The dairy facilities has been steadily upgraded with milking equipment technologies, bedded pack freestall facilities, two heifer barns and concrete liquid manure storage. Those upgrades helped drop somatic cell counts under 100,000, resulting in a fivefold increase in milk quality bonuses.
The latest renovation involved converting a double-six herringbone parlor into to double-10 parabone — all while milking three times a day. It’s part of a stepped expansion plan, guided by Red Barn Consulting and AgChoice.
Biddle’s work with NRCS, Blair County Conservation District and Penn State Extension, plus the farm’s conservation focus, earned Blair County’s 2008 Ag Community Excellence Award and the 2010 Chesapeake Bay Clean Water Farm Award.
Jim Biddle at a glance
Location: Williamsburg, Blair County, Pa.

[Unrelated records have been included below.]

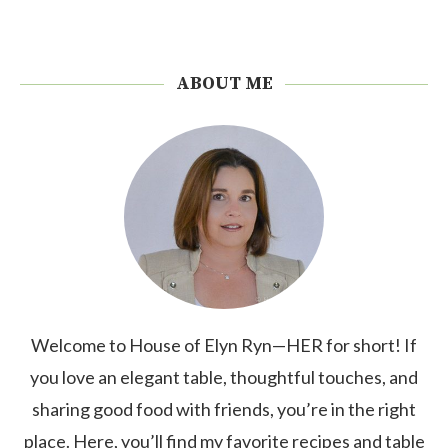
ABOUT ME
Welcome to House of Elyn Ryn—HER for short! If
you love an elegant table, thoughtful touches, and
sharing good food with friends, you’re in the right
place. Here, you’ll find my favorite recipes and table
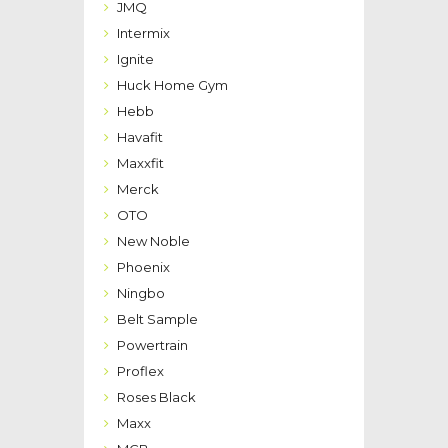
JMQ
Intermix
Ignite
Huck Home Gym
Hebb
Havafit
Maxxfit
Merck
OTO
New Noble
Phoenix
Ningbo
Belt Sample
Powertrain
Proflex
Roses Black
Maxx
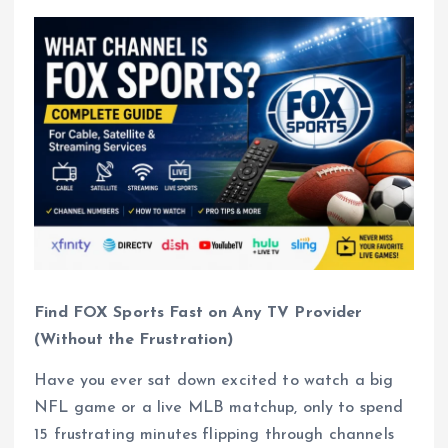
Find FOX Sports Fast on Any TV Provider
(Without the Frustration)
Have you ever sat down excited to watch a big
NFL game or a live MLB matchup, only to spend
15 frustrating minutes flipping through channels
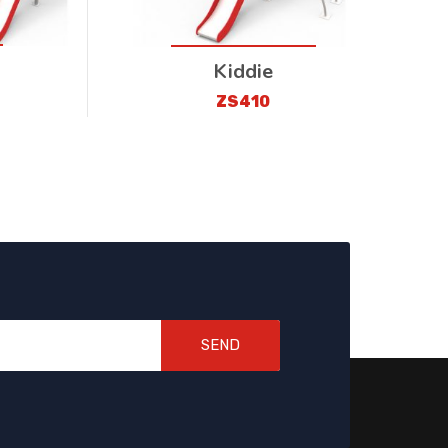
Kiddie
ZS410
SEND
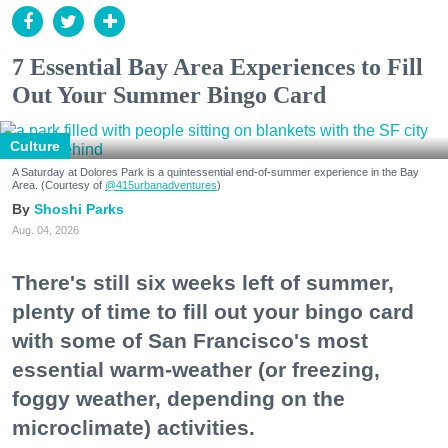
7 Essential Bay Area Experiences to Fill
Out Your Summer Bingo Card
Culture
A Saturday at Dolores Park is a quintessential end-of-summer experience in the Bay
Area. (Courtesy of
@415urbanadventures
)
Shoshi Parks
Aug. 04, 2026
There's still six weeks left of summer,
plenty of time to fill out your bingo card
with some of San Francisco's most
essential warm-weather (or freezing,
foggy weather, depending on the
microclimate) activities.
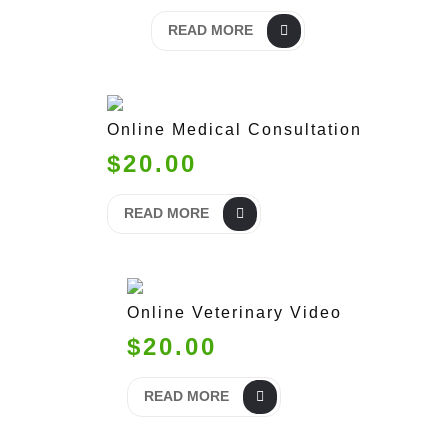
READ MORE
Online Medical Consultation
$20.00
READ MORE
Online Veterinary Video
$20.00
READ MORE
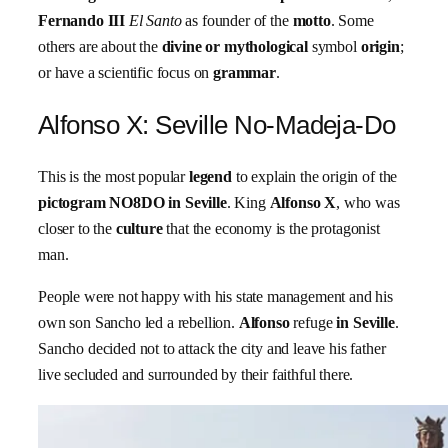
Fernando
III
El Santo
as founder of the
motto
. Some
others are about the
divine or mythological
symbol
origin
;
or have a scientific focus on
grammar
.
Alfonso X: Seville No-Madeja-Do
This is the most popular
legend
to explain the origin of the
pictogram NO8DO in Seville
. King
Alfonso X
, who was
closer to the
culture
that the economy is the protagonist
man.
People were not happy with his state management and his
own son Sancho led a rebellion.
Alfonso
refuge
in Seville
.
Sancho decided not to attack the city and leave his father
live secluded and surrounded by their faithful there.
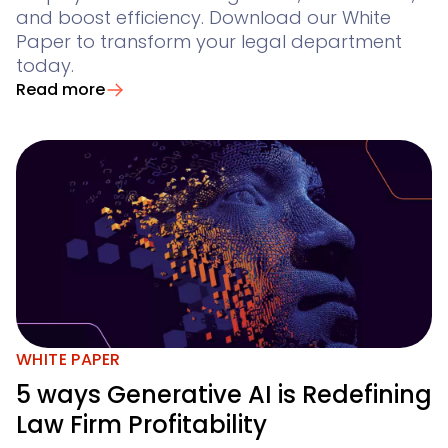
and boost efficiency. Download our White
Paper to transform your legal department
today.
Read more
WHITE PAPER
5 ways Generative AI is Redefining
Law Firm Profitability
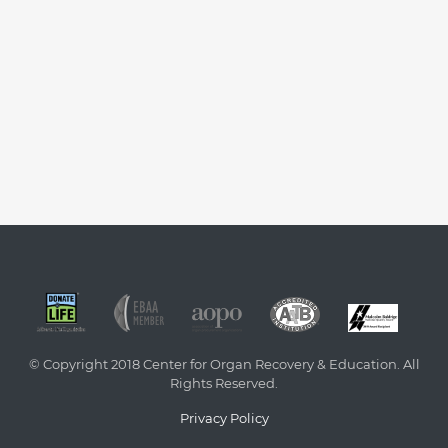
© Copyright 2018 Center for Organ Recovery & Education. All
Rights Reserved.
Privacy Policy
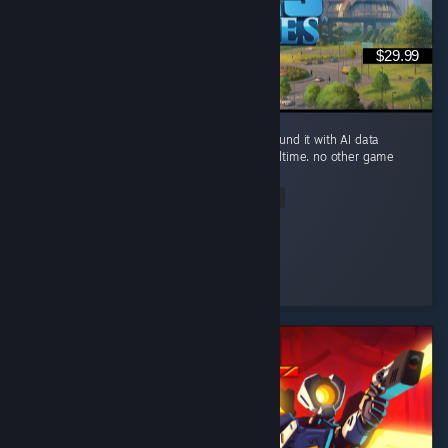
$29.99
you can build a small river city in Ohio, surround it with AI data
centers, and watch the river evaporate in realtime. no other game
brings this level of realism.
Read Entire Review
Sickday
Played 94.5 hrs at review time
2 people found this review helpful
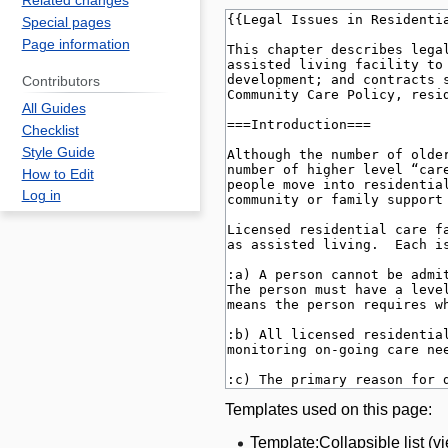
Related changes
Special pages
Page information
Contributors
All Guides
Checklist
Style Guide
How to Edit
Log in
Templates used on this page:
Template:Collapsible list
(
v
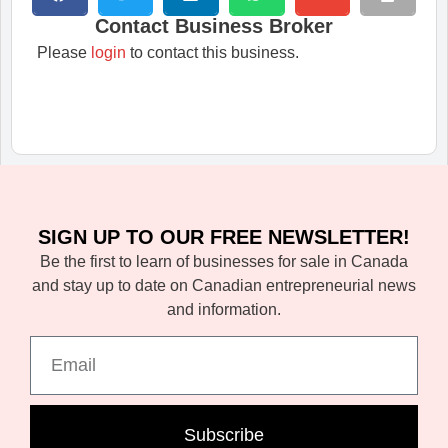
Contact Business Broker
Please
login
to contact this business.
SIGN UP TO OUR FREE NEWSLETTER!
Be the first to learn of businesses for sale in Canada
and stay up to date on Canadian entrepreneurial news
and information.
Subscribe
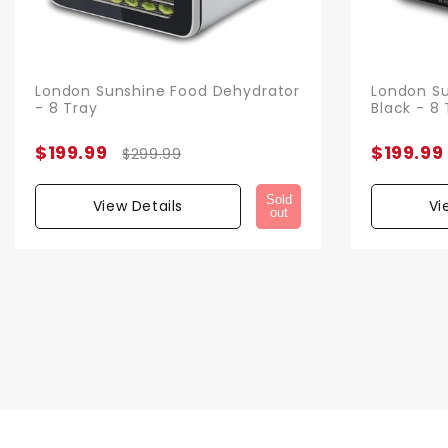
London Sunshine Food Dehydrator
London Su
- 8 Tray
Black - 8 
$199.99
$199.99
$299.99
Sold
View Details
Vi
out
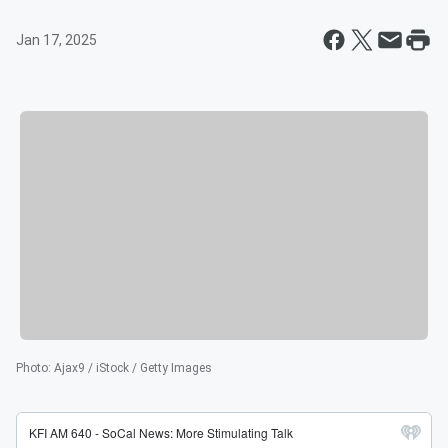
Jan 17, 2025
Photo
:
Ajax9 / iStock / Getty Images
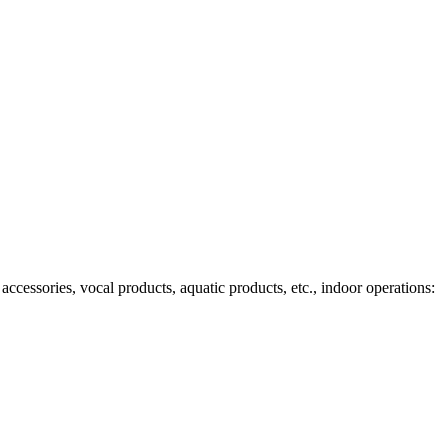
ccessories, vocal products, aquatic products, etc., indoor operations:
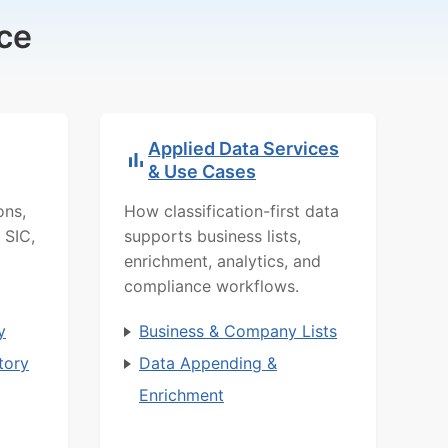
ce
Applied Data Services
& Use Cases
ons,
How classification-first data
 SIC,
supports business lists,
enrichment, analytics, and
compliance workflows.
y
Business & Company Lists
tory
Data Appending &
Enrichment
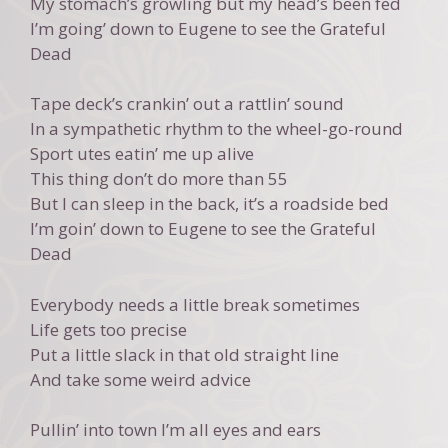
My stomach’s growling but my head’s been fed
I’m going’ down to Eugene to see the Grateful
Dead
Tape deck’s crankin’ out a rattlin’ sound
In a sympathetic rhythm to the wheel-go-round
Sport utes eatin’ me up alive
This thing don’t do more than 55
But I can sleep in the back, it’s a roadside bed
I’m goin’ down to Eugene to see the Grateful
Dead
Everybody needs a little break sometimes
Life gets too precise
Put a little slack in that old straight line
And take some weird advice
Pullin’ into town I’m all eyes and ears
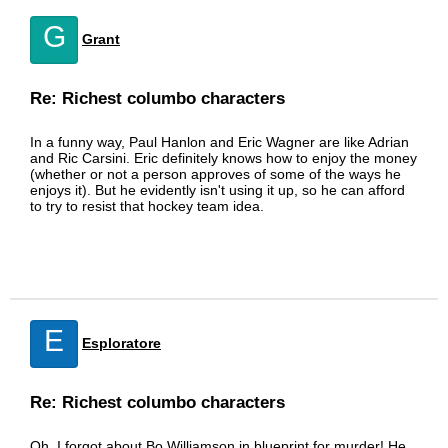
G
Grant
Re: Richest columbo characters
In a funny way, Paul Hanlon and Eric Wagner are like Adrian
and Ric Carsini. Eric definitely knows how to enjoy the money
(whether or not a person approves of some of the ways he
enjoys it). But he evidently isn't using it up, so he can afford
to try to resist that hockey team idea.
E
Esploratore
Re: Richest columbo characters
Oh, I forgot about Bo Williamson in blueprint for murder! He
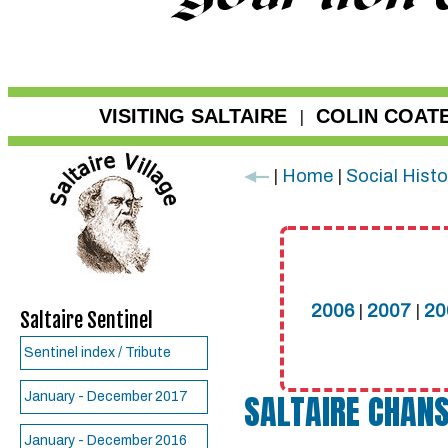
VISITING SALTAIRE
COLIN COAT
|
|
Home
|
Social Histo
2006
|
2007
|
20
Saltaire Sentinel
Sentinel index / Tribute
SALTAIRE CHANS
January - December 2017
January - December 2016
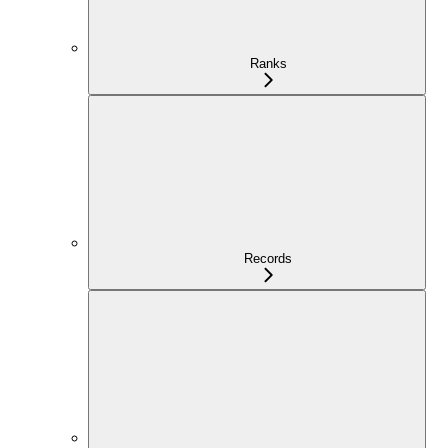
Ranks
Records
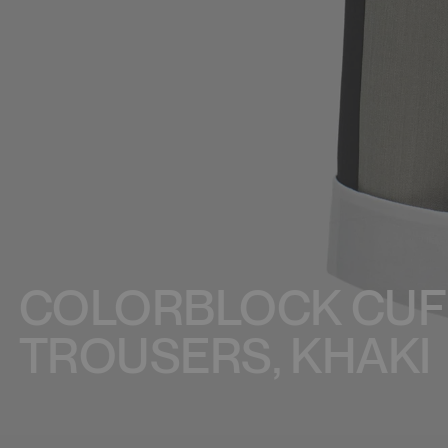
COLORBLOCK CUF
TROUSERS, KHAKI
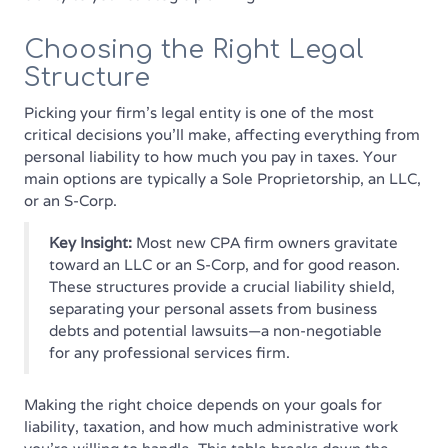
Choosing the Right Legal
Structure
Picking your firm's legal entity is one of the most
critical decisions you'll make, affecting everything from
personal liability to how much you pay in taxes. Your
main options are typically a Sole Proprietorship, an LLC,
or an S-Corp.
Key Insight:
Most new CPA firm owners gravitate
toward an LLC or an S-Corp, and for good reason.
These structures provide a crucial liability shield,
separating your personal assets from business
debts and potential lawsuits—a non-negotiable
for any professional services firm.
Making the right choice depends on your goals for
liability, taxation, and how much administrative work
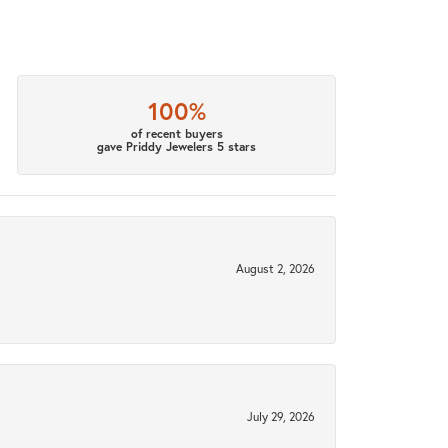
100%
of recent buyers
gave Priddy Jewelers 5 stars
August 2, 2026
July 29, 2026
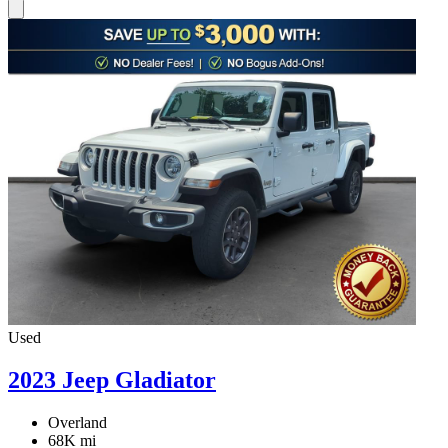
Used
2023 Jeep Gladiator
Overland
68K mi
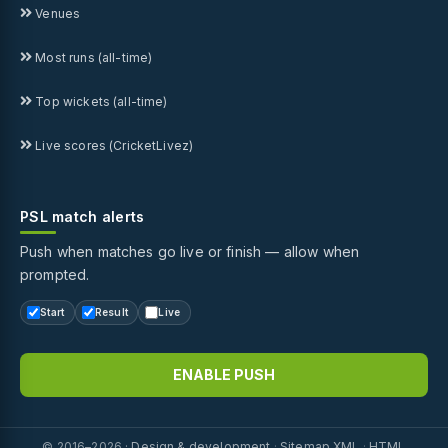
Venues
Most runs (all-time)
Top wickets (all-time)
Live scores (CricketLivez)
PSL match alerts
Push when matches go live or finish — allow when
prompted.
Start
Result
Live
ENABLE PUSH
© 2016–2026 ·
Design & development
·
Sitemap XML
·
HTML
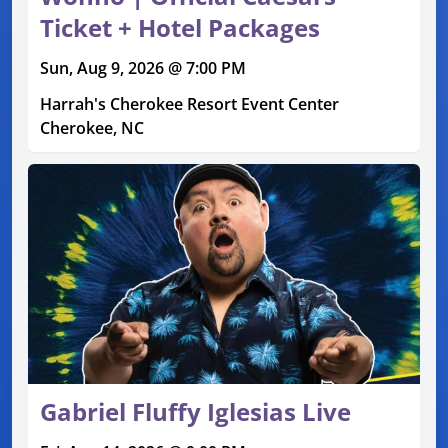
Ticket + Hotel Packages
Sun, Aug 9, 2026 @ 7:00 PM
Harrah's Cherokee Resort Event Center
Cherokee, NC
Gabriel Fluffy Iglesias Live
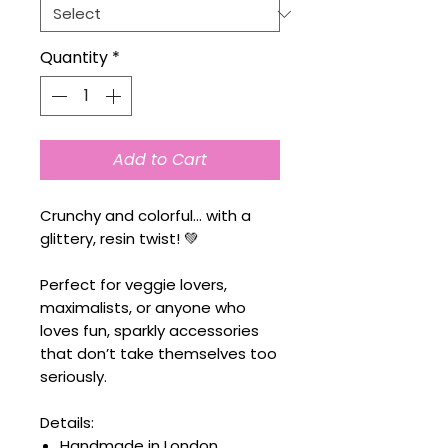
Quantity
*
Add to Cart
Crunchy and colorful… with a
glittery, resin twist! 💚
Perfect for veggie lovers,
maximalists, or anyone who
loves fun, sparkly accessories
that don’t take themselves too
seriously.
Details:
Handmade in London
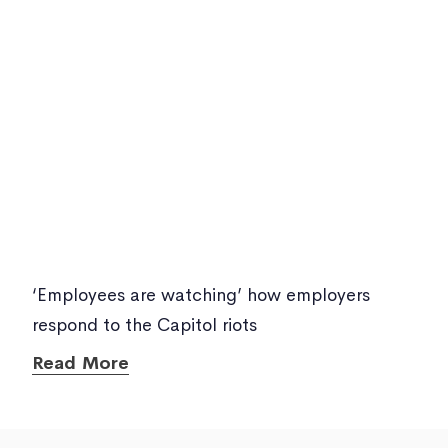
‘Employees are watching’ how employers
respond to the Capitol riots
Read More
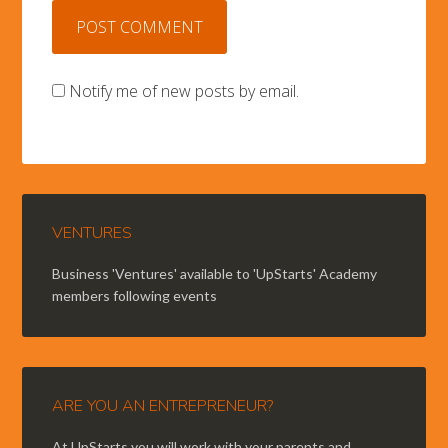
Notify me of new posts by email.
VENTURES
Business 'Ventures' available to 'UpStarts' Academy
members following events
ARE YOU AN ENTREPRENEUR?
At UpStarts you will work with your parents and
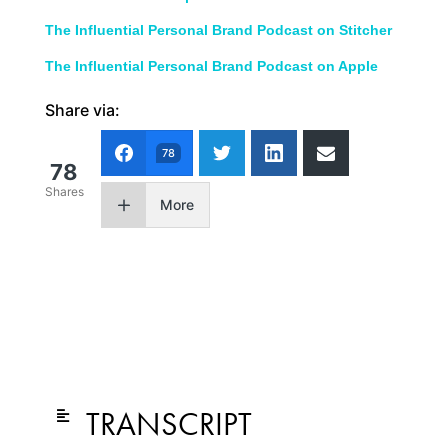
The Influential Personal Brand Podcast on Stitcher
The Influential Personal Brand Podcast on Apple
Share via:
78
78
Shares
More
TRANSCRIPT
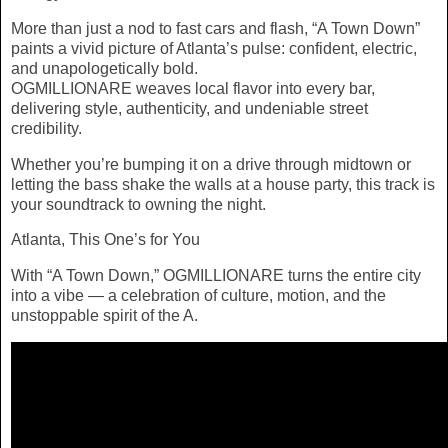
More than just a nod to fast cars and flash, “A Town Down”
paints a vivid picture of Atlanta’s pulse: confident, electric,
and unapologetically bold.
OGMILLIONARE weaves local flavor into every bar,
delivering style, authenticity, and undeniable street
credibility.
Whether you’re bumping it on a drive through midtown or
letting the bass shake the walls at a house party, this track is
your soundtrack to owning the night.
Atlanta, This One’s for You
With “A Town Down,” OGMILLIONARE turns the entire city
into a vibe — a celebration of culture, motion, and the
unstoppable spirit of the A.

Family: Biddle and wife Carol have four grown children: daughter Sarrah and sons Matt, Josh and Zach. Sarrah and Josh plus their spouses are involved in the Mill Hill enterprises.
Education: Ag engineering degree from Penn State University.
Leadership roles: Biddle has been a director of the Maryland &Virginia Milk Producers Cooperative, American Dairy Council Northeast, Blair County Conservation District, PennAg Industries insurance group. He’s also served on AgChoice Farm Credit’s Leadership Advisory Council, Penn State Extension’s county board, and on advisory committees to the Western Pennsylvania Conservancy and Willamsburg FFA.
Notable: Farm has achieved rapid equity growth since 2000 when he officially began ownership of the family farm. Developing the farm supply/services agribusiness and becoming a certified crop adviser improved his cropping operation and services for other farms.